The first rule of computing is backing up you data. This means keeping a copy of your data in a place where you can recover it. I’ve dealt with backup strategies before.
So, this blog is not about that. I’m talking computer backup. This is the software that runs the whole computer and anything that has been installed. This is nothing new of course. Backing up the whole computer is a good thing to do
- in case your computer gets stolen,
- it gets damaged physically and needs a new hard drive, or
- the operating system gets very slow – as tends to happen to heavily used computers running W7 and W8. Bill Gates knows why – go harass him, for Pete’s sake.
- something stops working right and you can’t figure out what to do.
- peripherals stop working well.
Some stupid people who don’t have the intelligence to do any of this, will obviously have to pay somebody like PC World to sort out their computer. They’ll say this and that but the likes of big computer shops will press two or three buttons and restore the computer to factory settings in most instances – after bleeding you between £30 and £100. That means all the software you had installed will need reinstalling and all your data will be gone – if you’re silly enough to leave data on a computer you give to them. Serves you right, I say!
BTW – this is not an idiot’s guide – if you don’t know about computers and you try any of this, you risk messing up your computer permanently. Sue yourself, not me.
Computer backup is different, because it’s better than ‘system restore’ in Microsoft Windows. Restoring a computer backup gets you to the last point where you left your computer working well. It can still wipe all your data but not if you know what to do.
Phase 1 – getting all essential or regularly used software installed.
- Ensure that you have a clean install of Windows OS. The current latest version is Windows 8 (W8). W8.1 – the latest version – is coming out sometime in October 2013, but many people are not going for it – for various reasons.
- Carry out all updates from Microsoft and the umpteen restarts you need to do.
- If you don’t have a clean install you can do a Windows Refresh in W8 – this will normally preserve your data but you can’t be 100% certain about that.
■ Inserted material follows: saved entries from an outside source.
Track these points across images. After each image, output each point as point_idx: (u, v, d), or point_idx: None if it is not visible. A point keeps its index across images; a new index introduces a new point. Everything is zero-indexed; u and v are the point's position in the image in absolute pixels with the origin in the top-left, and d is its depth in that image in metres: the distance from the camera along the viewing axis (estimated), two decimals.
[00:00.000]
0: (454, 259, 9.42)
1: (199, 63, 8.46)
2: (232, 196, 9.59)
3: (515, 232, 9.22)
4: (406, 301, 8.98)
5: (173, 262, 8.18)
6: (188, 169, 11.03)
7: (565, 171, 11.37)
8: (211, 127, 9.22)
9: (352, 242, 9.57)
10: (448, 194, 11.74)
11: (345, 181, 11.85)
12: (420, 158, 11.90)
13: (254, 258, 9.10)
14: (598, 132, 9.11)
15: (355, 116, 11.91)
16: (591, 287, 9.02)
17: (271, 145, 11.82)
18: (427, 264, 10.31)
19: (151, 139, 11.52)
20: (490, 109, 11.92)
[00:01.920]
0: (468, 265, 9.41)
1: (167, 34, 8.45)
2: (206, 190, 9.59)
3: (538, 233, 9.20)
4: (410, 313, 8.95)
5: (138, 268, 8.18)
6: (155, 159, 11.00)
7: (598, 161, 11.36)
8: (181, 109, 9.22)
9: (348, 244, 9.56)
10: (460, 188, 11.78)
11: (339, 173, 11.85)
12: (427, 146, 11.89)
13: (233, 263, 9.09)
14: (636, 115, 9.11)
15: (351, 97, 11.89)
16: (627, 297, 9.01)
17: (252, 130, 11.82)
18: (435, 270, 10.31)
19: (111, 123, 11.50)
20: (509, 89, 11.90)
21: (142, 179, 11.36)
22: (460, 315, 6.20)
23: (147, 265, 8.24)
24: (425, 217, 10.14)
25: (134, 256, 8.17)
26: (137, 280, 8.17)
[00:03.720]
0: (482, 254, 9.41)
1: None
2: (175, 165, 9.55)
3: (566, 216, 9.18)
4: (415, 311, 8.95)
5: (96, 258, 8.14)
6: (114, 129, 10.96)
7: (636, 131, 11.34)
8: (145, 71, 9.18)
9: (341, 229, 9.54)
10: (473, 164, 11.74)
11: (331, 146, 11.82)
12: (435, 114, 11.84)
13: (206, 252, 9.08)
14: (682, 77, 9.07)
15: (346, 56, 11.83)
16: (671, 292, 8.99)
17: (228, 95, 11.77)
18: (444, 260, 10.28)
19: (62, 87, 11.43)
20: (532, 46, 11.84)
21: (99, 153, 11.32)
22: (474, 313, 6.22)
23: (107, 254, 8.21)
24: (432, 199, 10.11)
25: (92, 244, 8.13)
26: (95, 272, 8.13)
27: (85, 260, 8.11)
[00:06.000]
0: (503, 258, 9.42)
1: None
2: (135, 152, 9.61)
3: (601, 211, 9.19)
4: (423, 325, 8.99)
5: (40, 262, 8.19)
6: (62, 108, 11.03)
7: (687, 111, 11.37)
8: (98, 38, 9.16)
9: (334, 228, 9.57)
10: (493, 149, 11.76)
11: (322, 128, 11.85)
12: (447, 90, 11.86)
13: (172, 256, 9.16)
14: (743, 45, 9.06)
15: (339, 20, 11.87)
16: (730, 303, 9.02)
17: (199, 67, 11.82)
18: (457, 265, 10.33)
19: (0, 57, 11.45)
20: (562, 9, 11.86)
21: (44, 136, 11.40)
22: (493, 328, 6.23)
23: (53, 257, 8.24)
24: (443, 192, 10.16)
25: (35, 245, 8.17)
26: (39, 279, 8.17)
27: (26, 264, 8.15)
It’s best to transfer all precious data off the computer before a refresh.
- Install all your best software – and do all the restarting etc. Update them as necessary.
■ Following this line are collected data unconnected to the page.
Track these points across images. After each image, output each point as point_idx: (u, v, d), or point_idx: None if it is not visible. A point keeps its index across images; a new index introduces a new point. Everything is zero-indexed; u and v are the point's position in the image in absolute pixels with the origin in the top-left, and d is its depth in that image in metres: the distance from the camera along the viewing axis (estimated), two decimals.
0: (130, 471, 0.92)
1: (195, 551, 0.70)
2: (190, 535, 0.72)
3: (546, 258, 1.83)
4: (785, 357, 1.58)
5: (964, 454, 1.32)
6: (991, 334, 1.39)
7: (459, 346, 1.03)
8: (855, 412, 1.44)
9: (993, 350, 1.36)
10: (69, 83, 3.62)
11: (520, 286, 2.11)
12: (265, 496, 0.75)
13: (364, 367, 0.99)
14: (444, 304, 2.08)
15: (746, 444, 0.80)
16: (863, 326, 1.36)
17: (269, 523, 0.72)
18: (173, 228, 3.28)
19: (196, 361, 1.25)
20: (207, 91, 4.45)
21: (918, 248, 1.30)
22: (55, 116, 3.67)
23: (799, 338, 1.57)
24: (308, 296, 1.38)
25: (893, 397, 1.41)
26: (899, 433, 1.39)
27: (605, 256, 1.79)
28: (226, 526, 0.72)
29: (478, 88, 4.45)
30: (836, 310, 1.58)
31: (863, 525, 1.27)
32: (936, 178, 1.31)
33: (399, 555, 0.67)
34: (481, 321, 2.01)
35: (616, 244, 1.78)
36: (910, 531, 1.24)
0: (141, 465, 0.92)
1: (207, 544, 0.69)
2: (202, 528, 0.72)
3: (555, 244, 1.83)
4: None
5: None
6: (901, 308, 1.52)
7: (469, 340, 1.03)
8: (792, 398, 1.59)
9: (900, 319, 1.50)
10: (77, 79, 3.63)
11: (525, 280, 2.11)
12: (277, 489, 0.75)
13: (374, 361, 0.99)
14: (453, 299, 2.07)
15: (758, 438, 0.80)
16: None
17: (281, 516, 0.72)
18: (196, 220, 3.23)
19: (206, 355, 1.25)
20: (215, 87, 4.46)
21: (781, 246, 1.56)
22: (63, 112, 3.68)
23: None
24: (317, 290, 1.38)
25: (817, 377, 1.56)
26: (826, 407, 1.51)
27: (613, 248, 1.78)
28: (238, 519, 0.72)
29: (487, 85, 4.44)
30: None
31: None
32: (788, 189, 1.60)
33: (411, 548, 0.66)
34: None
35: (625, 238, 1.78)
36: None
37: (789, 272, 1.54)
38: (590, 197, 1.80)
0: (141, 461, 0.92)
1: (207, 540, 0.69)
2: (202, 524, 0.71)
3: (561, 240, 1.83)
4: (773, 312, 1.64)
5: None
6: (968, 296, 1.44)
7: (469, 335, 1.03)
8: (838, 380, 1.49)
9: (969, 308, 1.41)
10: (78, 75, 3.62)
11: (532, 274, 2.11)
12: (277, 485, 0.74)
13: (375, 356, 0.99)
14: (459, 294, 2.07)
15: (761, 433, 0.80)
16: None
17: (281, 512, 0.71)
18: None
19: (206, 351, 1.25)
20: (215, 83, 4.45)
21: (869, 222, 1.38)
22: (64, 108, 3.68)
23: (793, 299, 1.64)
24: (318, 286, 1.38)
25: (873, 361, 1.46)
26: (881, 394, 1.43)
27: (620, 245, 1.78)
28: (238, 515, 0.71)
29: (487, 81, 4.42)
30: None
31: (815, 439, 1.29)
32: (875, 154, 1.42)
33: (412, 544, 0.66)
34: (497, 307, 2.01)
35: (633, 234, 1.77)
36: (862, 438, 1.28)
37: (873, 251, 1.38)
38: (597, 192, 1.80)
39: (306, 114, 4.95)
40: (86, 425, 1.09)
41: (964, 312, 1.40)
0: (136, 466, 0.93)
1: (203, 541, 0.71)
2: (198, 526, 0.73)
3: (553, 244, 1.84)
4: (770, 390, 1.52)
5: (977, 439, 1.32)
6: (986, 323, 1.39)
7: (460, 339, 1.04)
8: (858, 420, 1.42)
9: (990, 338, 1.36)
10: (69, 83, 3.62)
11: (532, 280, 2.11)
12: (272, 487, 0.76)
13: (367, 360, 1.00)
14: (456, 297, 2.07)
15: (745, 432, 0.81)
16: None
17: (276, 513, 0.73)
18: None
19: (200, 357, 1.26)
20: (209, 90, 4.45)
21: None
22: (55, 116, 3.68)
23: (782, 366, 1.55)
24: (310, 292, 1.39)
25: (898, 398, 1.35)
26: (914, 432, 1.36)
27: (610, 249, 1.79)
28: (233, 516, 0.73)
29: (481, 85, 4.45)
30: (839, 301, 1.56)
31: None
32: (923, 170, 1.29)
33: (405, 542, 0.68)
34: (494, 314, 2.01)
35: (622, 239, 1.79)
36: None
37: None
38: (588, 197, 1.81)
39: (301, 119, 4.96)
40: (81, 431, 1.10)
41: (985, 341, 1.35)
- Early on ensure that all your peripherals are working on USB or Wireless connections i.e. don’t wait until you’ve installed 20 apps and then find out that and external hard drive does not connect.
- Ensure all is working nicely.
- Be careful not to use software that guarantees to update all your drivers. I’ve tried two of them and they have both messed up the computer. With W8 you really don’t have to install too many special drivers unless a motherboard really needs it.
Phase 2 – whole computer backup.
- A fully updated W8, loaded with a word processor, Skype, Adobe, video editing software, OCR, speech recognition, scanner software – may occupy about 40 GB. You will need an external hard drive that is of good quality and reliability to take the backup – it should have about 60GB of free space. That external drive should have been recently fully formatted.
- Don’t forget to do a system cleanup to remove all traces of previous computer installation left by say a W8 refresh.
- Acronis – this is a wicked piece of software that you can find on by a Google search. YouTube is the fountain of knowledge on how to use it.
- Acronis will backup your new installation (from any size disk) to the external hard disk, on which the backup will be about half the size. [An internal disk could be used as well, for a back up destination.]
- Acronis will give two main options – to reboot and install from that drive or to create a backup that is not bootable. That requires separate study about what’s best for your needs.
So – when your computer decides to slow down or behave badly all you do is use Acronis to restore from the backup. That means you’re back in business and ready to go in about 30 mins. That’s assuming you know where you hid your external hard drive with the backup copy.
It’s best to keep data on a separate partition so that restoring does not risk data being wiped on the partition that will run W8.